The Govt should be investigating alternative ways of spending these recourses that could have more lasting gains for the population as a whole only then can we sit back and say the scheme was a success.


----------



## ajapale (30 Aug 2004)

*faulty analysis*



> faulty analysis



Brendan,

If you have sight of the original document perhaps you could check the assumptions. In my opinion it is rare (but not unknown) for reputable econonomists to conduct faulty analysis. For more probable is that they have framed their assumptions in order to reach a particular conclusion.

I wonder what are the Goodbodies motives? Have they done this out of the goodness of their heart. Or is this simply an excercize to "bounce" the government into some sort of equity based continuation of the scheme?

ajapale


----------



## Bongo (30 Aug 2004)

*Spending the SSIA money*

Was I dreaming or did I read somewhere that Michael Smith wants us to spend our SSIA money on army things - how would that work?

Aja, u are far 2 cynical, it doesn't matter one jot who are stockbrokers to Paddy Power.


----------



## Brendan Burgess (30 Aug 2004)

*Re: Spending the SSIA money*



> Given the income distribution of account holders, it seems reasonable to assume that a high marginal propensity to consume will apply to the funds released



I think this is the analysis:

45% of SSIA holders earn less than €20,000
Low earners have a higher propensity to consume rather than invest
Therefore there will be a spending spree. 

I would agree that low earners have a higher propensity to consume, in general. I don't know if pensioners have a higher propensity to consume. I doubt if pensioners go on spending sprees. If these low earners are mainly pensioners, then there will not be much of a spending spree. 

That's why I think this analysis by Goodbody's is faulty. They have stated the assumptions - I think they just didn't notice the peculiarity of such a high average age combined with such low earnings. Economists often disagree which means that their analysis is often probably faulty.

Brendan


----------



## ninsaga (30 Aug 2004)

*Re: Spending the SSIA money*

Must admit that when i saw this report - as show on the news, that I could not really relate to taking part in the massive spending spree that Goodbodys are predicting. I certainly have no plans to go mad & buy a 52" plasma TV (or whatever the fad will be then) with all the surround sound trimmings when the SSIA's mature.
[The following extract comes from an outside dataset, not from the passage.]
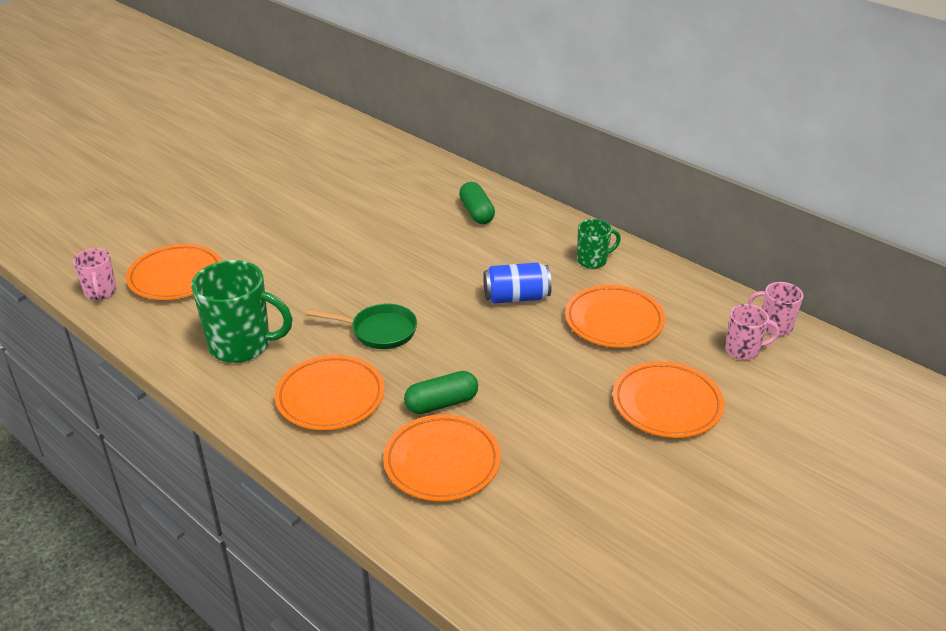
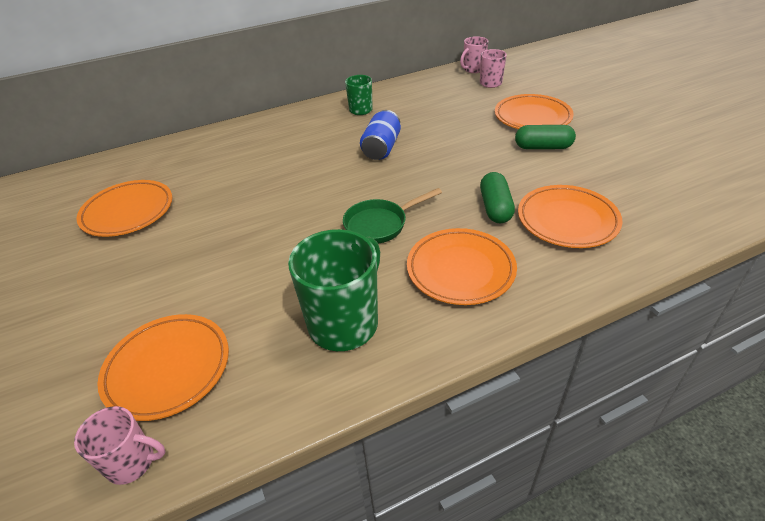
camera: 65 degrees left, 5 degrees up
green pan [306,303,417,349] -> green pan turned 150 degrees counterclockwise [343,188,442,244]
green capsule [459,182,495,224] -> green capsule moved to [515,125,576,149]
orange plate [565,285,665,348] -> orange plate moved to [76,180,173,237]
Current plan is to dent the mortgage & possibly reinvest some.

 I would expect that all of the institutions will be bringing out new investment products for which I would expect that they will successfully attract SSIA savers.....


----------



## magnate (12 Oct 2004)

*splurge*

Hope I'm not being sacreligious when I say I'm planning some "frivolous spending" when my SSIA matures

My plan is to go on a holiday to Italy and buy the '70s alfa spider I've always wanted!!

(I'm one of these young not so high earner types I guess)

Any left over will go into the mortgage - to make more of a pock-mark than a dent I'd imagine

What's the point of prudent saving if you never enjoy it?
(of course: I agree you should always have something for the rainy day)


----------



## Sunshine (12 Oct 2004)

*Remder onto Caeser*

Imaging if _rainyday_ ever got all the money that is saved for him.


----------